Exercise brief: Would you please retype the records that follow, word for word?
-------
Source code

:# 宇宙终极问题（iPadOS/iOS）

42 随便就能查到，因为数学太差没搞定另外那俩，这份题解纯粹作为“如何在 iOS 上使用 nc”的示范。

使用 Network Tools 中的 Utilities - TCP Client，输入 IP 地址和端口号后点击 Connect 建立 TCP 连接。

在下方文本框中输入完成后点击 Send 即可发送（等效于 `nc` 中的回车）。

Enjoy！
-------
Task solution:
Source code

:# 宇宙终极问题（iPadOS/iOS）

42 随便就能查到，因为数学太差没搞定另外那俩，这份题解纯粹作为“如何在 iOS 上使用 nc”的示范。

使用 Network Tools 中的 Utilities - TCP Client，输入 IP 地址和端口号后点击 Connect 建立 TCP 连接。

在下方文本框中输入完成后点击 Send 即可发送（等效于 `nc` 中的回车）。

Enjoy！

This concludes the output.